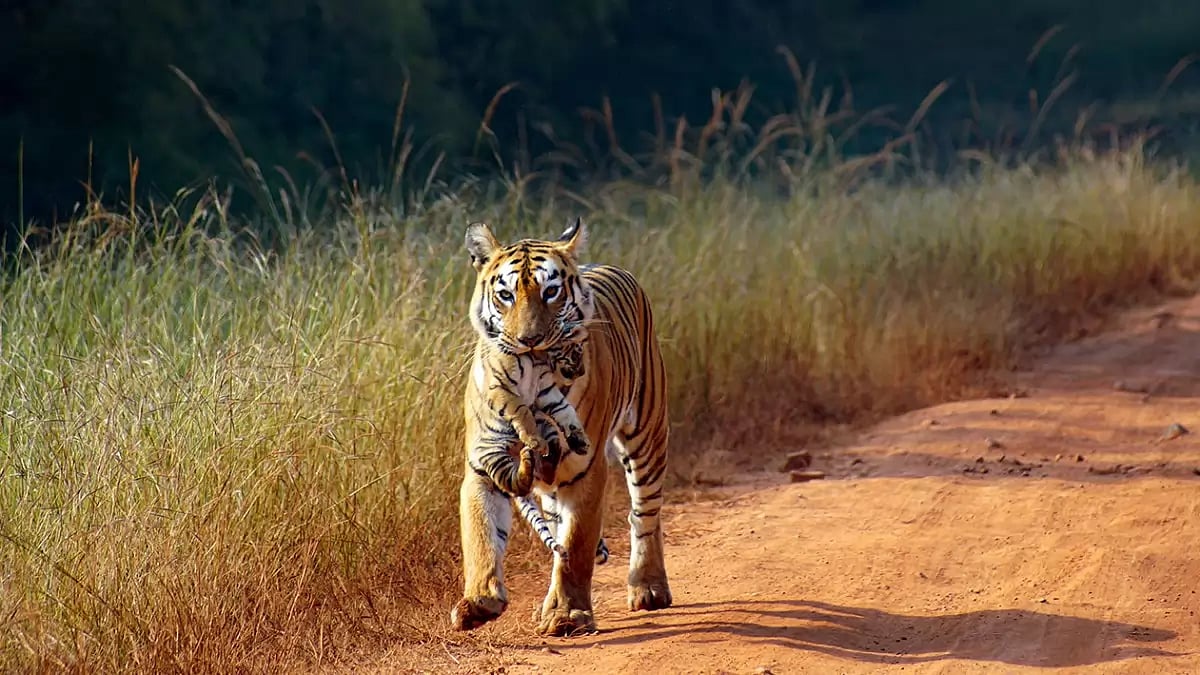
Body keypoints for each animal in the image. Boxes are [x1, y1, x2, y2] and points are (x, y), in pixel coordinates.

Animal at [453, 217, 672, 636]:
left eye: (551, 291)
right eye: (505, 295)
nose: (529, 341)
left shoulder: (586, 470)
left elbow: (577, 546)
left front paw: (568, 614)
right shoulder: (482, 467)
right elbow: (481, 537)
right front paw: (479, 602)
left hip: (647, 435)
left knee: (645, 513)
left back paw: (648, 587)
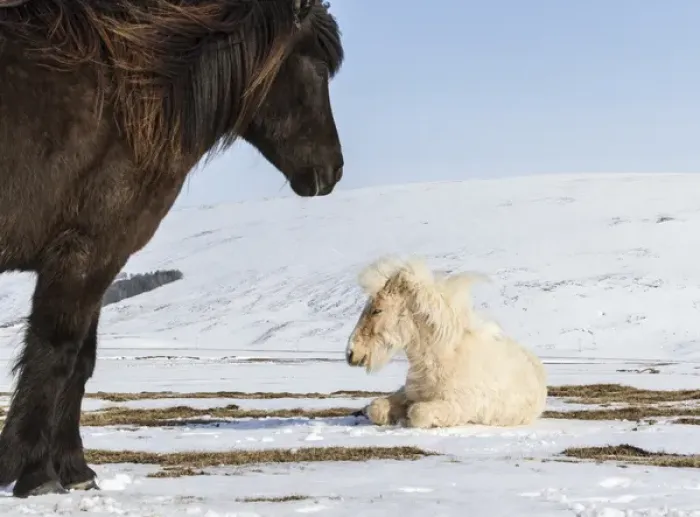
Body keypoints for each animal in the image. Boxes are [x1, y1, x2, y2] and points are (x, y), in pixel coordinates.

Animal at [0, 0, 344, 497]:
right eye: (317, 68)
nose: (332, 171)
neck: (129, 100)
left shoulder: (103, 259)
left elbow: (82, 360)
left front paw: (75, 469)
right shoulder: (87, 252)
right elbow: (55, 352)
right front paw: (35, 472)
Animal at [346, 257, 548, 429]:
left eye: (377, 310)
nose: (351, 353)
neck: (441, 360)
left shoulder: (456, 406)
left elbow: (417, 412)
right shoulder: (406, 394)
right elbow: (376, 408)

■ ■ ■ ■

- _What to work on_:
Repeat the listing exactly; do not print any picture.

- _Solution for this problem_:
Body keypoints for each animal in the image. Boxes are [x1, y1, x2, y2] and points are (x, y), in pixel coordinates.

Animal at [453, 217, 672, 636]:
left eye: (551, 291)
right eye: (505, 295)
nose: (529, 341)
left shoulder: (586, 470)
left elbow: (577, 546)
left front paw: (568, 614)
right shoulder: (482, 467)
right elbow: (481, 537)
right front paw: (479, 602)
left hip: (647, 435)
left knee: (645, 513)
left back paw: (648, 587)
Body keypoints for each animal in the image. Boxes are [x1, y1, x2, y2] and points are (x, y), in pixel coordinates.

Animal at [0, 0, 344, 497]:
right eye: (317, 68)
nose: (332, 171)
neck: (129, 100)
left shoulder: (103, 259)
left elbow: (82, 360)
left front paw: (75, 469)
right shoulder: (87, 252)
right elbow: (55, 352)
right front paw: (35, 472)
Animal at [346, 257, 548, 429]:
left eye: (377, 310)
nose: (351, 353)
neck: (441, 360)
left shoulder: (456, 406)
left elbow: (417, 412)
right shoulder: (406, 394)
right elbow: (376, 408)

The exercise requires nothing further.